Should shortbread be crunchy or soft? ›

Shortbread should always have a tender, melting texture, but be slightly crisp when you bite into it. It should not generally be damp or wet underneath. A classic shortbread recipe will also only have flour, butter and sugar as the ingredients (in a 3:2:1 ratio) and not egg, which could lead to excess moisture.

What happens if you add too much butter to shortbread cookies? ›

Butter is an emulsifier and it makes cookies tender. It also adds in the crispy-around-the-edges element. Adding too much butter can cause the cookies to be flat and greasy. Adding too little butter can cause the cookies to be tough and crumbly.
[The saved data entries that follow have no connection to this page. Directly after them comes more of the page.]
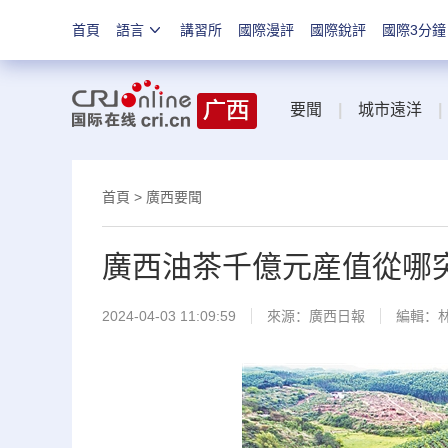
首頁
語言
講習所
國際漫評
國際銳評
國際3分鐘
要聞
|
城市遠洋
|
首頁
>
廣西要聞
廣西油茶千億元産值從哪突
2024-04-03 11:09:59
來源：
廣西日報
編輯：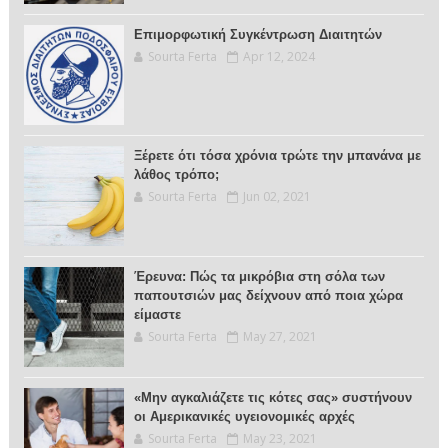
Επιμορφωτική Συγκέντρωση Διαιτητών
Sourta Ferta
Apr 12, 2024
Ξέρετε ότι τόσα χρόνια τρώτε την μπανάνα με
λάθος τρόπο;
Sourta Ferta
Jun 02, 2021
Έρευνα: Πώς τα μικρόβια στη σόλα των
παπουτσιών μας δείχνουν από ποια χώρα
είμαστε
Sourta Ferta
May 27, 2021
«Μην αγκαλιάζετε τις κότες σας» συστήνουν
οι Αμερικανικές υγειονομικές αρχές
Sourta Ferta
May 23, 2021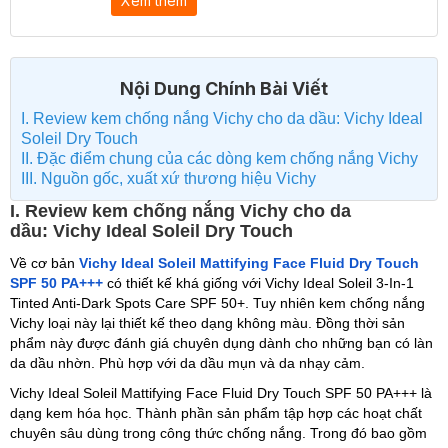
Xem thêm
Nội Dung Chính Bài Viết
I. Review kem chống nắng Vichy cho da dầu: Vichy Ideal
Soleil Dry Touch
II. Đặc điểm chung của các dòng kem chống nắng Vichy
III. Nguồn gốc, xuất xứ thương hiệu Vichy
I. Review kem chống nắng Vichy cho da
dầu: Vichy Ideal Soleil Dry Touch
Về cơ bản
Vichy Ideal Soleil Mattifying Face Fluid Dry Touch
SPF 50 PA+++
có thiết kế khá giống với Vichy Ideal Soleil 3-In-1
Tinted Anti-Dark Spots Care SPF 50+. Tuy nhiên kem chống nắng
Vichy loại này lại thiết kế theo dạng không màu. Đồng thời sản
phẩm này được đánh giá chuyên dụng dành cho những bạn có làn
da dầu nhờn. Phù hợp với da dầu mụn và da nhạy cảm.
Vichy Ideal Soleil Mattifying Face Fluid Dry Touch SPF 50 PA+++ là
dạng kem hóa học. Thành phần sản phẩm tập hợp các hoạt chất
chuyên sâu dùng trong công thức chống nắng. Trong đó bao gồm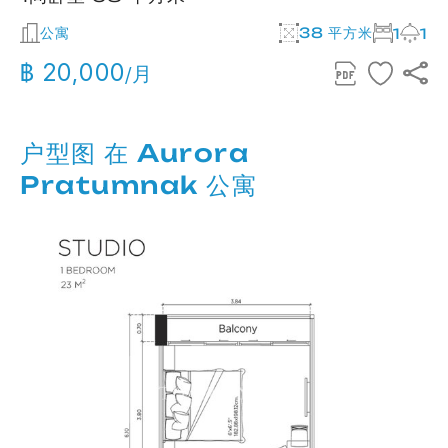
公寓
38 平方米
1
1
฿ 20,000
/月
户型图 在 Aurora
Pratumnak 公寓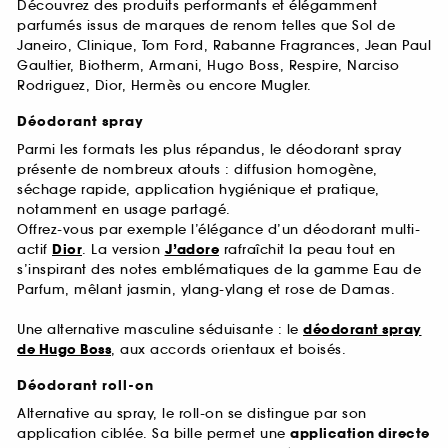
Découvrez des produits performants et élégamment
parfumés issus de marques de renom telles que Sol de
Janeiro, Clinique, Tom Ford, Rabanne Fragrances, Jean Paul
Gaultier, Biotherm, Armani, Hugo Boss, Respire, Narciso
Rodriguez, Dior, Hermès ou encore Mugler.
Déodorant spray
Parmi les formats les plus répandus, le déodorant spray
présente de nombreux atouts : diffusion homogène,
séchage rapide, application hygiénique et pratique,
notamment en usage partagé.
Offrez-vous par exemple l’élégance d’un déodorant multi-
actif
Dior
. La version
J’adore
rafraîchit la peau tout en
s’inspirant des notes emblématiques de la gamme Eau de
Parfum, mêlant jasmin, ylang-ylang et rose de Damas.
Une alternative masculine séduisante : le
déodorant spray
de Hugo Boss
, aux accords orientaux et boisés.
Déodorant roll-on
Alternative au spray, le roll-on se distingue par son
application ciblée. Sa bille permet une
application directe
Should shortbread cookies be soft or hard? ›

Shortbread should always have a tender, melting texture, but be slightly crisp when you bite into it. It should not generally be damp or wet underneath. A classic shortbread recipe will also only have flour, butter and sugar as the ingredients (in a 3:2:1 ratio) and not egg, which could lead to excess moisture.

Why did my shortbread cookies come out hard? ›

These proportions make shortbread a lot more dense compared to cookies, which means you could easily end up with shortbread that's hard and crunchy rather than buttery and crumbly. Per Cooktop Cove, this can occur when the dough has either been overworked or not chilled for long enough.